#### 引用段落 ####

Map (映射) 实现

| 2021-10-23

Map 的数据结构

『Map 是一种抽象的数据结构，它包含着类似于（键，值）的有序对。』这是维基百科上的解释。

具体实现一般用 HashTable 或者 Search Tree。很多编程语言或者存储软件都内置了 map 这个基本数据类型。

Hash Table 原理

哈希表提供了 O(1) 的读写性能和键值之间的映射关系。但实现一个哈希表还需要解决两个关键问题：哈希函数和冲突解决。

哈希函数

实现哈希表的关键点在于哈希函数的选择，哈希函数很大程度上决定哈希表的读写性能。在理想情况下，通过分布均匀哈希函数对一个键的访问，能够在 O(1) 的时间内被定位。Go 语言里如果 CPU 支持 aes 算法就用 aes 否则用 memhash 。Redis 里哈希函数用的 DJB 。Java 对象内置了 hashCode 方法。

冲突解决

开放地址法（open addressing）

h a s h_{i} = \frac{h a s h ( k e y ) + d _{i}}{m}, i = 1, 2 . . . k (k \leq m - 1)

其中，hash(key) 为哈希函数， m 为哈希表长， $d_{i}$ 为增量序列，i 为已发生冲突的次数。增量序列有下列取法：

$d_{i} = 1, 2, 3 . . . (m - 1)$ 称为线性探测（Linear Probing）；即 $d_{i} = i$ , 或者为其他线性函数。相当于逐个探测，直到找到索引不为空的单元，将地址放入。

#### 所给条目 ####

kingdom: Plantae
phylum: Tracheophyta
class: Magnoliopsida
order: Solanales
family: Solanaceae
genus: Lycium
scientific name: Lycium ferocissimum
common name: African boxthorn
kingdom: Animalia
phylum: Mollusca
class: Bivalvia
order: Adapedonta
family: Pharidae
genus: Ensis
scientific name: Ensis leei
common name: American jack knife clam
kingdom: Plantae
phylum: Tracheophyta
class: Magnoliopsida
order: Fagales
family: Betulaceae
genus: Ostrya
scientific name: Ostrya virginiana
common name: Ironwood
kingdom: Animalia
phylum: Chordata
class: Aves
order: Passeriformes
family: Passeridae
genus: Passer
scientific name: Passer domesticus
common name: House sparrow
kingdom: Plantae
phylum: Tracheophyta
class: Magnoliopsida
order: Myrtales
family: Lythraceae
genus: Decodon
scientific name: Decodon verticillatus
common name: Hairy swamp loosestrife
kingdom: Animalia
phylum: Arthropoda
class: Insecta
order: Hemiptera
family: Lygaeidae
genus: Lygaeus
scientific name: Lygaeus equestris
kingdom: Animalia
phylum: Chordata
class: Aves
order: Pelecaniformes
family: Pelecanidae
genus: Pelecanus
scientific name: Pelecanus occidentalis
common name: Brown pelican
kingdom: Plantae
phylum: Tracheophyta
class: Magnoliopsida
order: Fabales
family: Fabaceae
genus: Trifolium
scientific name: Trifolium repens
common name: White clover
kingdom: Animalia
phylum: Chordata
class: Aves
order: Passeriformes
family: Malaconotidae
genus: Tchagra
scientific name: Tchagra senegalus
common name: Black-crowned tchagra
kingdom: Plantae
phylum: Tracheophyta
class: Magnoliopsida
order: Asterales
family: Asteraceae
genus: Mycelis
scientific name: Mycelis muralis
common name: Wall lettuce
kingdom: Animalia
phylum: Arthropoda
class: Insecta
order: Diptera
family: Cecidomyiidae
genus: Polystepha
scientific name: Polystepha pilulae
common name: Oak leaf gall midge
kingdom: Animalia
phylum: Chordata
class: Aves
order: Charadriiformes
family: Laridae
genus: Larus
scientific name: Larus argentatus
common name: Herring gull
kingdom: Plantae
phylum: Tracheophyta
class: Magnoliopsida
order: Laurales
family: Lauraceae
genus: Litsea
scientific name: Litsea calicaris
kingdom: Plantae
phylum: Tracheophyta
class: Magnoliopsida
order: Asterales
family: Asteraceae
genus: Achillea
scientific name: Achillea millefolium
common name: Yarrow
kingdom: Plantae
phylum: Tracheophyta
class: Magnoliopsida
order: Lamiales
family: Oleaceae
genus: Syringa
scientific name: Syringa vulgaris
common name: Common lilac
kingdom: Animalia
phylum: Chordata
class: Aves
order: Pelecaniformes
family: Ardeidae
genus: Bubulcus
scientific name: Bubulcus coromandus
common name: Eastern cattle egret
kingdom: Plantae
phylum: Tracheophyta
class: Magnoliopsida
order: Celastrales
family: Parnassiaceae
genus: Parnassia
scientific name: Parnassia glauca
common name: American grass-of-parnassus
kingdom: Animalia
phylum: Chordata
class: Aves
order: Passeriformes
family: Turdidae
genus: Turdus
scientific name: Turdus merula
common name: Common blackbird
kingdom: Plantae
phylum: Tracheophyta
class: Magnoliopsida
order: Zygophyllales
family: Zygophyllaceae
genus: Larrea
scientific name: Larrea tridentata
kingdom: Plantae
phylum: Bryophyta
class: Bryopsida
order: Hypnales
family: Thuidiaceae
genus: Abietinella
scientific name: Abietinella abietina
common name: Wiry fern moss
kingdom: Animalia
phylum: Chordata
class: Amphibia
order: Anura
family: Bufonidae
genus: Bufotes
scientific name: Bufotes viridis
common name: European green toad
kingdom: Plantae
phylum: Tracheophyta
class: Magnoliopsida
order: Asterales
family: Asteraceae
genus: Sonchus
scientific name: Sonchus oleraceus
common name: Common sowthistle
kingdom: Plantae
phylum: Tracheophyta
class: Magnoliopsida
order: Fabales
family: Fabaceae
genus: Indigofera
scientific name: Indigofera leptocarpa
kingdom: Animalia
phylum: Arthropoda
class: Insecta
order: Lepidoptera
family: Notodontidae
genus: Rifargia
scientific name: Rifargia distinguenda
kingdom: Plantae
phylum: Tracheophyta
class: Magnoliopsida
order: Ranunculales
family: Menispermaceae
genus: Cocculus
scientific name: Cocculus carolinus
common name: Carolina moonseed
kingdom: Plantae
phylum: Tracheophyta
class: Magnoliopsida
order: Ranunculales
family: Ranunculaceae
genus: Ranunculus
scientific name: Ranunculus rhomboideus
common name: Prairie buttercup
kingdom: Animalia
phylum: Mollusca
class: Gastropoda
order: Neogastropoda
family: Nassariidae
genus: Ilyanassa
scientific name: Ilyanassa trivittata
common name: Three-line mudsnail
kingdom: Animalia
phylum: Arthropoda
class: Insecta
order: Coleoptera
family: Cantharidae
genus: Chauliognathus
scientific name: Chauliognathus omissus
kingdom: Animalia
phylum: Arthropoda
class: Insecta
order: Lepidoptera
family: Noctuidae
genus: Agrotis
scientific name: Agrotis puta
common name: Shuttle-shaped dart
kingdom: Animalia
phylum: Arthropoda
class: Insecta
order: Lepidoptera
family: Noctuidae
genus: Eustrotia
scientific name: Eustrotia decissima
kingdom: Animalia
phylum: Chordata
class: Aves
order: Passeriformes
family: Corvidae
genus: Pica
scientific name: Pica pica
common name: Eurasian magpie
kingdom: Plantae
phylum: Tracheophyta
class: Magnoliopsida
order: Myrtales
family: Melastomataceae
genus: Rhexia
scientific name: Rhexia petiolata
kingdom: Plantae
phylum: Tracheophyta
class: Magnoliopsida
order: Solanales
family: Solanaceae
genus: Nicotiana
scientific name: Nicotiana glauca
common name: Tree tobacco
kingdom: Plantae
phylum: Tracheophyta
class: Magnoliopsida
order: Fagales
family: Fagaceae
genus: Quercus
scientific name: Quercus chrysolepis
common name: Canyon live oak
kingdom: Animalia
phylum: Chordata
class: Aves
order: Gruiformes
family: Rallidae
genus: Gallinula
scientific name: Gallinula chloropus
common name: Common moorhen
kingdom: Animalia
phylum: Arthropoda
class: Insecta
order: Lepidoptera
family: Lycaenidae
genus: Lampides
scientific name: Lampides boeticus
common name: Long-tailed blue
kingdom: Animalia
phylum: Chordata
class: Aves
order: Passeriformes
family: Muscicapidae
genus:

####

- _任务说明_
把讲 Map 实现的文字从“Map (映射) 实现”起，一直到“哈希表提供了 O(1) 的读写性能和键值之间的映射关系。但实现一个哈希表还需要解决两个关键问题：哈希函数和冲突解决。”为止，逐字抄录下来。

- _已解问题_
Map (映射) 实现

| 2021-10-23

Map 的数据结构

『Map 是一种抽象的数据结构，它包含着类似于（键，值）的有序对。』这是维基百科上的解释。

具体实现一般用 HashTable 或者 Search Tree。很多编程语言或者存储软件都内置了 map 这个基本数据类型。

Hash Table 原理

哈希表提供了 O(1) 的读写性能和键值之间的映射关系。但实现一个哈希表还需要解决两个关键问题：哈希函数和冲突解决。